La Luce di questa Meta ha già iniziato la sua azione educatrice donando  ai cuori e alle menti risonanti, una comprensione più ampia del proprio ruolo e della responsabilità nella collaborazione attiva.
Sarà dunque questa nuova educazione, definita come la scienza dei giusti rapporti umani e della organizzazione sociale secondo i principi della cultura pan-umana, a rendere fertile il terreno per lo sviluppo di quel futuro luminoso e ricco della veniente era.
“Ciò conferisce uno scopo (…) nuovo a qualsiasi corso d’istruzione (…) ci si occuperà della retta percezione e dell’uso giusto delle idee, di come trasformarle in ideali pratici e applicarle come Volontà-di-bene, Volontà-di-verità e Volontà-di-bellezza. Si otterrà un mutamento(…) nelle finalità umane, dagli scopi odierni competitivi e materialistici si passerà a quelli che meglio esprimeranno la Regola Aurea, e si stabiliranno giusti rapporti fra individui, gruppi, partiti, nazioni ed in tutto il mondo nel suo complesso. L’educazione dovrà sempre più occuparsi della vita intera (…)(tratto da L’Educazione nella Nuova Era di Alice A. Bailey)
Nell’Insegnamento vien detto che il sorgente settimo Raggio che inaugura l’epoca della sua gloria esteriore è quell’ Energia organizzante, ordinatrice e magica, quella Virtù divina che ritrova l’unità comune agli enti più disparati, la recupera e la ricompone ed è magica proprio perché compone parti o settori distinti e dissimili in un solo organismo vivente e dà vita a entità molto complesse, come un uomo o come un Sistema solare. Il settimo è dunque quel Potere necessario alla Comunione ché non impone uguaglianza, ma unità.

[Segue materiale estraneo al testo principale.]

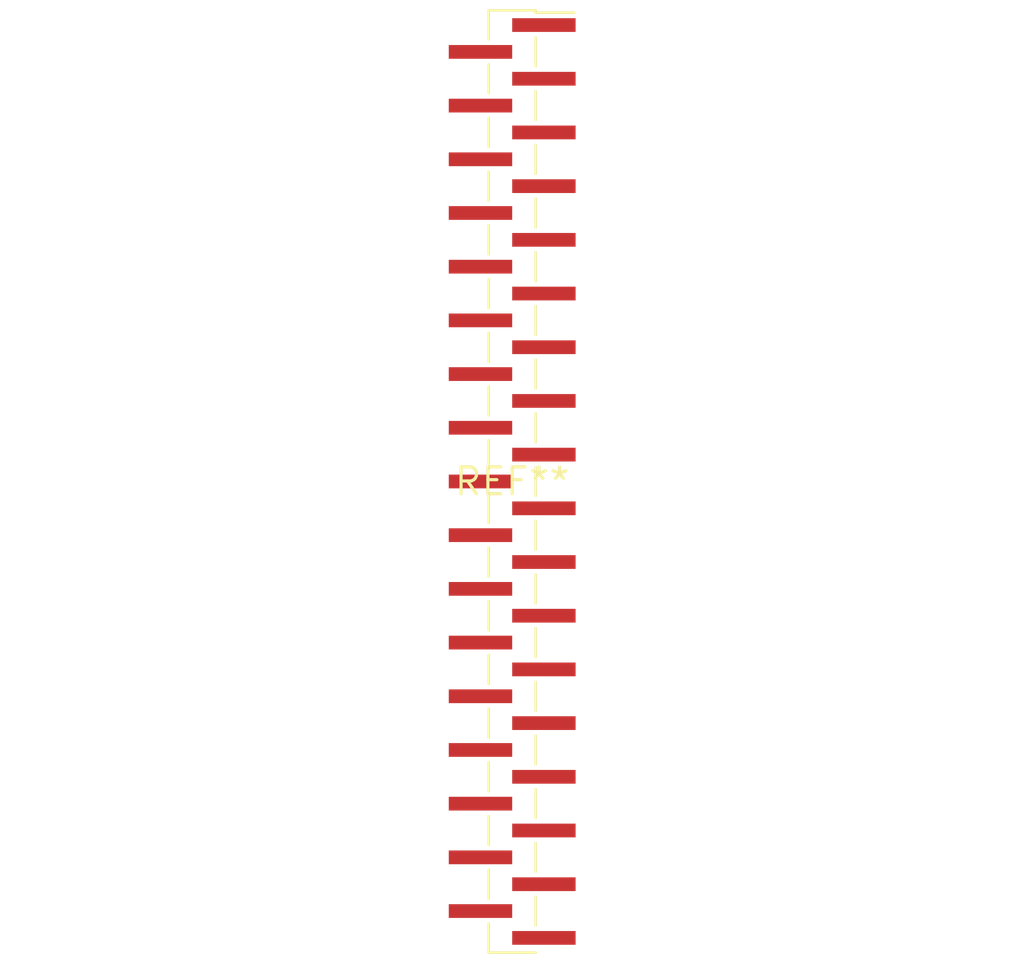
<source format=kicad_pcb>
(kicad_pcb (version 20240108) (generator pcbnew)

  (general
    (thickness 1.6)
  )

  (paper "A4")
  (layers
    (0 "F.Cu" signal)
    (31 "B.Cu" signal)
    (32 "B.Adhes" user "B.Adhesive")
    (33 "F.Adhes" user "F.Adhesive")
    (34 "B.Paste" user)
    (35 "F.Paste" user)
    (36 "B.SilkS" user "B.Silkscreen")
    (37 "F.SilkS" user "F.Silkscreen")
    (38 "B.Mask" user)
    (39 "F.Mask" user)
    (40 "Dwgs.User" user "User.Drawings")
    (41 "Cmts.User" user "User.Comments")
    (42 "Eco1.User" user "User.Eco1")
    (43 "Eco2.User" user "User.Eco2")
    (44 "Edge.Cuts" user)
    (45 "Margin" user)
    (46 "B.CrtYd" user "B.Courtyard")
    (47 "F.CrtYd" user "F.Courtyard")
    (48 "B.Fab" user)
    (49 "F.Fab" user)
    (50 "User.1" user)
    (51 "User.2" user)
    (52 "User.3" user)
    (53 "User.4" user)
    (54 "User.5" user)
    (55 "User.6" user)
    (56 "User.7" user)
    (57 "User.8" user)
    (58 "User.9" user)
  )

  (setup
    (pad_to_mask_clearance 0)
    (pcbplotparams
      (layerselection 0x00010fc_ffffffff)
      (plot_on_all_layers_selection 0x0000000_00000000)
      (disableapertmacros false)
      (usegerberextensions false)
      (usegerberattributes false)
      (usegerberadvancedattributes false)
      (creategerberjobfile false)
      (dashed_line_dash_ratio 12.000000)
      (dashed_line_gap_ratio 3.000000)
      (svgprecision 4)
      (plotframeref false)
      (viasonmask false)
      (mode 1)
      (useauxorigin false)
      (hpglpennumber 1)
      (hpglpenspeed 20)
      (hpglpendiameter 15.000000)
      (dxfpolygonmode false)
      (dxfimperialunits false)
      (dxfusepcbnewfont false)
      (psnegative false)
      (psa4output false)
      (plotreference false)
      (plotvalue false)
      (plotinvisibletext false)
      (sketchpadsonfab false)
      (subtractmaskfromsilk false)
      (outputformat 1)
      (mirror false)
      (drillshape 1)
      (scaleselection 1)
      (outputdirectory "")
    )
  )

  (net 0 "")

  (footprint "PinHeader_1x35_P1.27mm_Vertical_SMD_Pin1Right" (layer "F.Cu") (at 0 0))

)

</source>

Organizzazione omini a stella
E per l’umanità terrestre questo evento segna l’inizio effettivo di una nuova Cultura, basata sui valori dell’Ordine e della Gerarchia. Certamente non avrà effetti manifesti immediati, data la grande inerzia della coscienza umana attuale, ma ciò non toglie che sia giusto salutare con gioia e speranza questo momento che in modo inappellabile decreta l’avvio di una nuova situazione generale verso il successo futuro.
Enzio Savoini disse che: per fare ordine nella coscienza umana occorre per prima cosa educarla alla libertà disciplinata. Affermazioni come questa sono intese per lo più come paradossali, eppure prima o poi si dovrà riconoscere che la libertà (dalla paura, dall’ignoranza, dai dubbi, dalle illusioni) è quella sovrana energia che se applicata con disciplina instaura l’Ordine senza costringere, avvia una vera cultura senza ingannare, governa senza asservire. (…)
L’uomo moderno non riconosce d’essere figlio dell’Ordine e che questa divina energia distrugge qualunque comando e prigione(…)
Se non si accetta né si riconosce la presenza dell’Ordine non vale la pena di combattere o impegnarsi in imprese elevate e benefiche, né di dedicarsi ad alcunché di buono, poiché tutte queste attività tendono, per mille modi diversi, al recupero di un ordine manifesto. Va detto per contro che chi s’impegna in opere simili è un membro dell’Ordine, anche se lo ignora.”(da ‘L’Ordine’, inedito)

Sistema terrestre

 (1) Aries per il 1° Raggio, Virgo per il 2° Raggio, Cancer per il 3° Raggio, Scorpio per il 4° Raggio, Leo per il 5° Raggio, Sagittarius per il 6° Raggio, Capricornus per il 7° Raggio.